(MATERIAL FOR THIS TASK Opens)

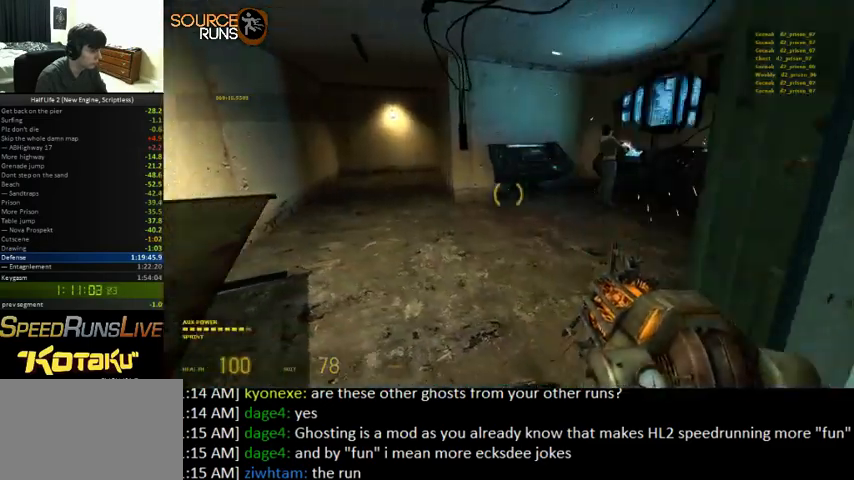
{"keys": ["a", "shift", "w"], "mouse": [], "events": [[200, "a", "down"]]}
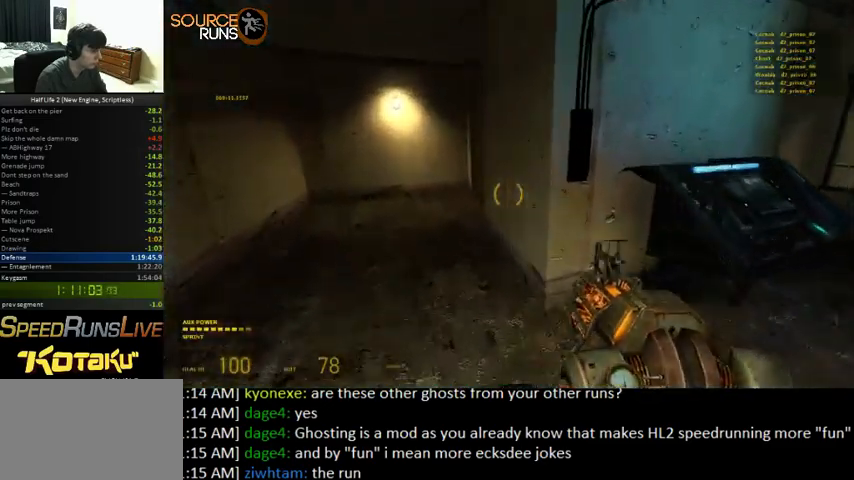
{"keys": ["d", "shift", "w"], "mouse": [], "events": [[200, "a", "up"], [333, "d", "down"]]}
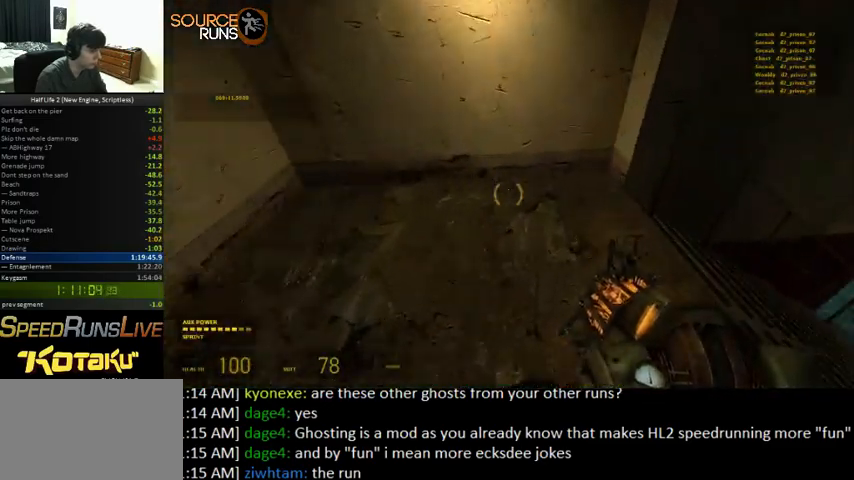
{"keys": ["shift", "w"], "mouse": [], "events": [[500, "d", "up"]]}
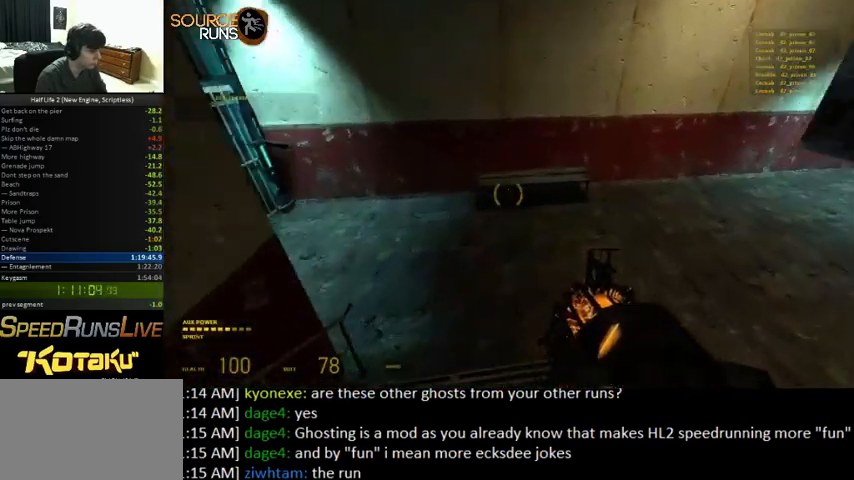
{"keys": ["d"], "mouse": ["left"], "events": [[233, "mouse_right", "down"], [266, "d", "down"], [300, "w", "up"], [333, "shift", "up"], [400, "mouse_left", "down"], [400, "mouse_right", "up"]]}
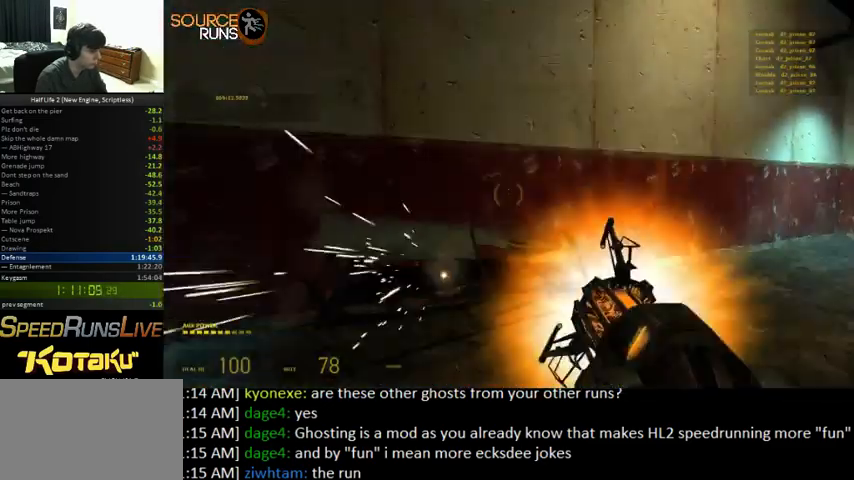
{"keys": [], "mouse": [], "events": [[66, "mouse_left", "up"], [100, "d", "up"]]}
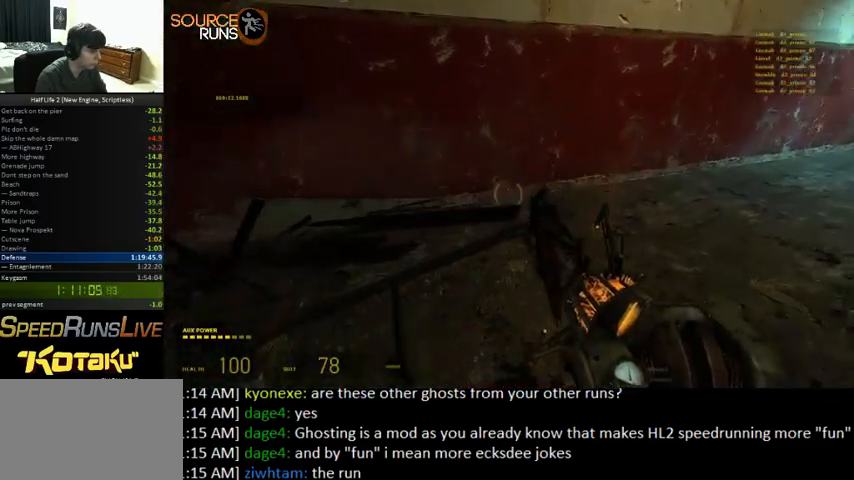
{"keys": ["d"], "mouse": [], "events": [[166, "mouse_right", "down"], [200, "d", "down"], [300, "mouse_right", "up"]]}
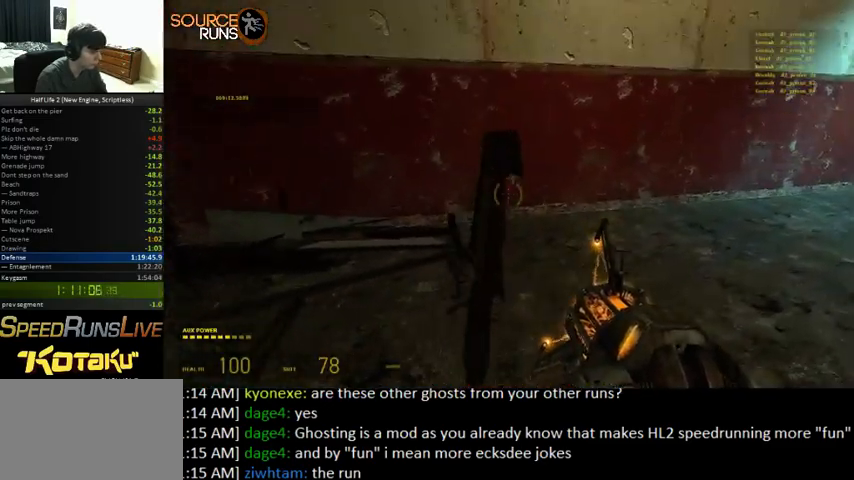
{"keys": [], "mouse": [], "events": [[100, "mouse_left", "down"], [133, "d", "up"], [233, "mouse_left", "up"]]}
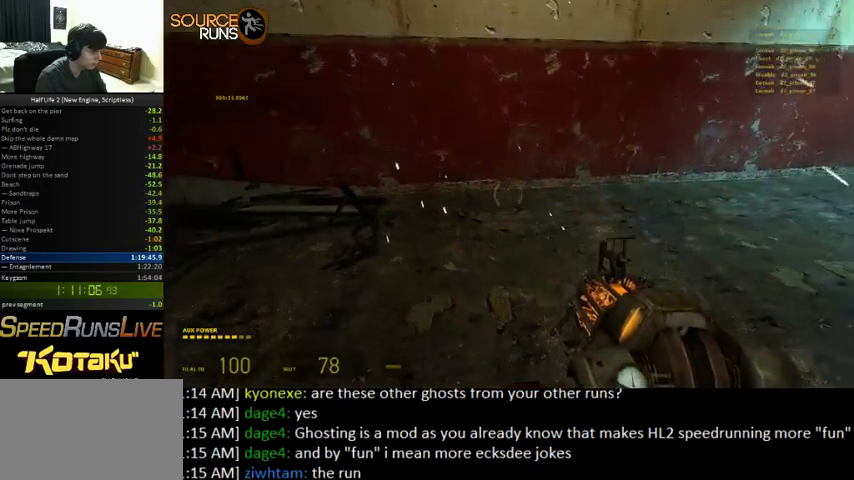
{"keys": [], "mouse": [], "events": [[66, "w", "down"], [133, "a", "down"], [200, "a", "up"], [433, "w", "up"]]}
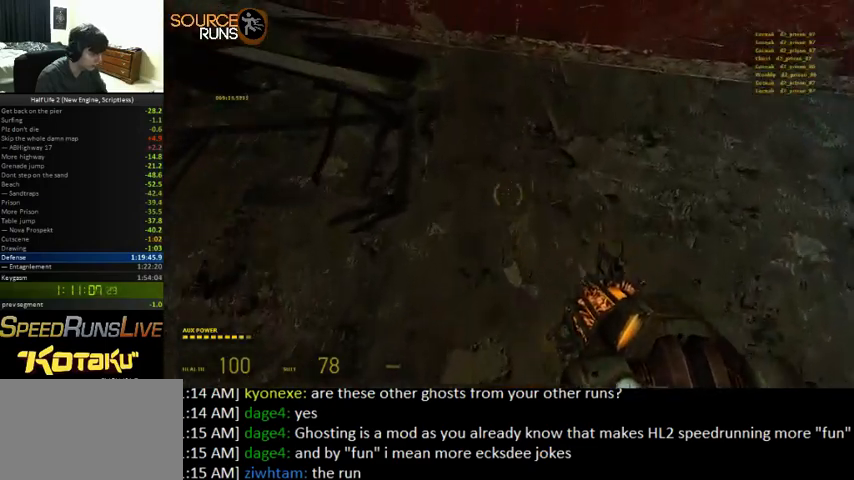
{"keys": [], "mouse": [], "events": [[333, "d", "down"], [366, "w", "down"], [433, "d", "up"], [433, "w", "up"]]}
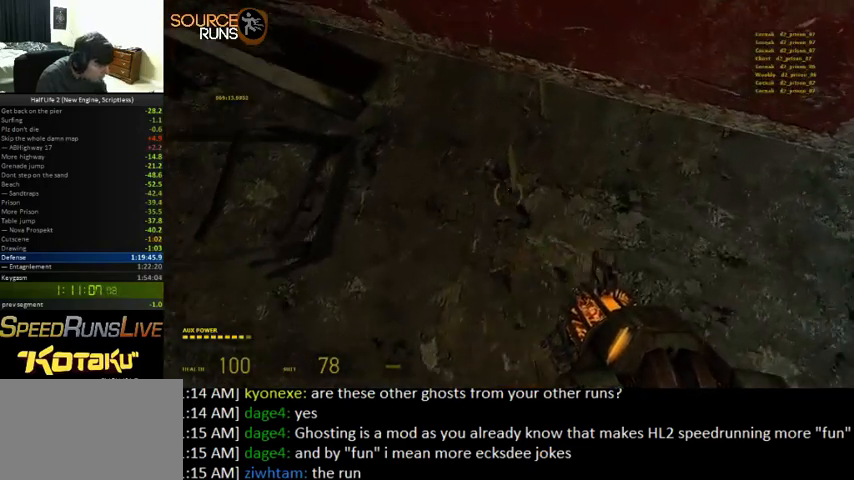
{"keys": ["w"], "mouse": [], "events": [[233, "e", "down"], [333, "e", "up"], [466, "w", "down"]]}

(MATERIAL FOR THIS TASK Closes)

*TASK TO COMPLETE*
Print all of the entries word for word. Omit the pictures they contain.

*SOLUTION*
{"keys": ["a", "shift", "w"], "mouse": [], "events": [[200, "a", "down"]]}
{"keys": ["d", "shift", "w"], "mouse": [], "events": [[200, "a", "up"], [333, "d", "down"]]}
{"keys": ["shift", "w"], "mouse": [], "events": [[500, "d", "up"]]}
{"keys": ["d"], "mouse": ["left"], "events": [[233, "mouse_right", "down"], [266, "d", "down"], [300, "w", "up"], [333, "shift", "up"], [400, "mouse_left", "down"], [400, "mouse_right", "up"]]}
{"keys": [], "mouse": [], "events": [[66, "mouse_left", "up"], [100, "d", "up"]]}
{"keys": ["d"], "mouse": [], "events": [[166, "mouse_right", "down"], [200, "d", "down"], [300, "mouse_right", "up"]]}
{"keys": [], "mouse": [], "events": [[100, "mouse_left", "down"], [133, "d", "up"], [233, "mouse_left", "up"]]}
{"keys": [], "mouse": [], "events": [[66, "w", "down"], [133, "a", "down"], [200, "a", "up"], [433, "w", "up"]]}
{"keys": [], "mouse": [], "events": [[333, "d", "down"], [366, "w", "down"], [433, "d", "up"], [433, "w", "up"]]}
{"keys": ["w"], "mouse": [], "events": [[233, "e", "down"], [333, "e", "up"], [466, "w", "down"]]}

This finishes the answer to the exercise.